▶ ASSIGNMENT
Could you print the lines below exactly, from the one holding "い。オーストラリアの多彩な魅力を存分に味わいつくそ" through the last line, with no other output?

▶ RECORDS SHOWN
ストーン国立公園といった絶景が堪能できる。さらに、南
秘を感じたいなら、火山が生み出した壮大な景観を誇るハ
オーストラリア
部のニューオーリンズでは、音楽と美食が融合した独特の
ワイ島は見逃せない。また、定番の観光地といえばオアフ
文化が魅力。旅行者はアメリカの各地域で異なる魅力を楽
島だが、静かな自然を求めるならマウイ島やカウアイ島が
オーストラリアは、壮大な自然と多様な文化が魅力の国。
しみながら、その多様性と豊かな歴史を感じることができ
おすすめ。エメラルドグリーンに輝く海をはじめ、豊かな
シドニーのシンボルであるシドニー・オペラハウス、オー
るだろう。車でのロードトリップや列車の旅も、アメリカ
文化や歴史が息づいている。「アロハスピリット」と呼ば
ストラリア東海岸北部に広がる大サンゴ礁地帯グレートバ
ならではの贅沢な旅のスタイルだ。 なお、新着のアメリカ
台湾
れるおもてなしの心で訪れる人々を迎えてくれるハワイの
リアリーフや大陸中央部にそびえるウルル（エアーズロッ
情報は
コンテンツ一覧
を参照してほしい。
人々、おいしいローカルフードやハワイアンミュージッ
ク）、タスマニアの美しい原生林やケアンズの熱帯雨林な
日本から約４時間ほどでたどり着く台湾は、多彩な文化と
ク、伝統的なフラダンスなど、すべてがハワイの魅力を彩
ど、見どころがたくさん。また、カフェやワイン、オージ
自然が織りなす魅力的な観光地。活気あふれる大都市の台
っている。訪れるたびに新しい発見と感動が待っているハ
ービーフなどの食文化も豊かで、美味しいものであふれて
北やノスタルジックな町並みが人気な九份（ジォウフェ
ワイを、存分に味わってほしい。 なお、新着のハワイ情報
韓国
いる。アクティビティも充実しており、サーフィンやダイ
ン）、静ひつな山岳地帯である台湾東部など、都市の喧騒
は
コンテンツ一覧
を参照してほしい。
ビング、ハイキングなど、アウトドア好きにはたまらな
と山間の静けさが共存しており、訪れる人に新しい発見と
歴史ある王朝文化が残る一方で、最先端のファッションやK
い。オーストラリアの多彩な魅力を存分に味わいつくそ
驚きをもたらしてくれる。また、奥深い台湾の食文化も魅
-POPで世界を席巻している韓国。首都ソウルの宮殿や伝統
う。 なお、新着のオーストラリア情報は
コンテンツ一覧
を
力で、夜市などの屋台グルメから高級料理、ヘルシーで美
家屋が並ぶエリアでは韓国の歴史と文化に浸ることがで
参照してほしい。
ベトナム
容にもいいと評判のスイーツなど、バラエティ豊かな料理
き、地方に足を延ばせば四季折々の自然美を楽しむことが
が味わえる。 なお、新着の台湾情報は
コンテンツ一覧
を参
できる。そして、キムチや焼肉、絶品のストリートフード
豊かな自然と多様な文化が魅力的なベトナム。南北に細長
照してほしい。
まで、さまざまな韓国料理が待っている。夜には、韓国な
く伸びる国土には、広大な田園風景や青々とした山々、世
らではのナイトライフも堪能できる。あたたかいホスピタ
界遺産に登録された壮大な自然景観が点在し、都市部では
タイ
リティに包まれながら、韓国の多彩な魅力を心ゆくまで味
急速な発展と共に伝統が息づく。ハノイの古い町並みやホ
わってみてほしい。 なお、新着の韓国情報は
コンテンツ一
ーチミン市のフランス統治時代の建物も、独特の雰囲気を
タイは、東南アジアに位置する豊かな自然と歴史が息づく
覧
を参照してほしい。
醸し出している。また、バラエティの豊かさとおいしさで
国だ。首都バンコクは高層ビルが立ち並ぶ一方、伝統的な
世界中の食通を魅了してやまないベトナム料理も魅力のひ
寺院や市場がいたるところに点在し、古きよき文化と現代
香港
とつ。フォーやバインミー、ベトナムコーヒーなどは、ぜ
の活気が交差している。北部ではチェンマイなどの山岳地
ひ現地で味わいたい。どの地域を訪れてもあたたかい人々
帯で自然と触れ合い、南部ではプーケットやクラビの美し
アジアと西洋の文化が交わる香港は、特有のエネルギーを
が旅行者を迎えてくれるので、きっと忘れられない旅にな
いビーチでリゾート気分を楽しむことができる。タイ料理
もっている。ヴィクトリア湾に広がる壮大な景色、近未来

▶ EXERCISE SOLUTION
い。オーストラリアの多彩な魅力を存分に味わいつくそ
驚きをもたらしてくれる。また、奥深い台湾の食文化も魅
-POPで世界を席巻している韓国。首都ソウルの宮殿や伝統
う。 なお、新着のオーストラリア情報は
コンテンツ一覧
を
力で、夜市などの屋台グルメから高級料理、ヘルシーで美
家屋が並ぶエリアでは韓国の歴史と文化に浸ることがで
参照してほしい。
ベトナム
容にもいいと評判のスイーツなど、バラエティ豊かな料理
き、地方に足を延ばせば四季折々の自然美を楽しむことが
が味わえる。 なお、新着の台湾情報は
コンテンツ一覧
を参
できる。そして、キムチや焼肉、絶品のストリートフード
豊かな自然と多様な文化が魅力的なベトナム。南北に細長
照してほしい。
まで、さまざまな韓国料理が待っている。夜には、韓国な
く伸びる国土には、広大な田園風景や青々とした山々、世
らではのナイトライフも堪能できる。あたたかいホスピタ
界遺産に登録された壮大な自然景観が点在し、都市部では
タイ
リティに包まれながら、韓国の多彩な魅力を心ゆくまで味
急速な発展と共に伝統が息づく。ハノイの古い町並みやホ
わってみてほしい。 なお、新着の韓国情報は
コンテンツ一
ーチミン市のフランス統治時代の建物も、独特の雰囲気を
タイは、東南アジアに位置する豊かな自然と歴史が息づく
覧
を参照してほしい。
醸し出している。また、バラエティの豊かさとおいしさで
国だ。首都バンコクは高層ビルが立ち並ぶ一方、伝統的な
世界中の食通を魅了してやまないベトナム料理も魅力のひ
寺院や市場がいたるところに点在し、古きよき文化と現代
香港
とつ。フォーやバインミー、ベトナムコーヒーなどは、ぜ
の活気が交差している。北部ではチェンマイなどの山岳地
ひ現地で味わいたい。どの地域を訪れてもあたたかい人々
帯で自然と触れ合い、南部ではプーケットやクラビの美し
アジアと西洋の文化が交わる香港は、特有のエネルギーを
が旅行者を迎えてくれるので、きっと忘れられない旅にな
いビーチでリゾート気分を楽しむことができる。タイ料理
もっている。ヴィクトリア湾に広がる壮大な景色、近未来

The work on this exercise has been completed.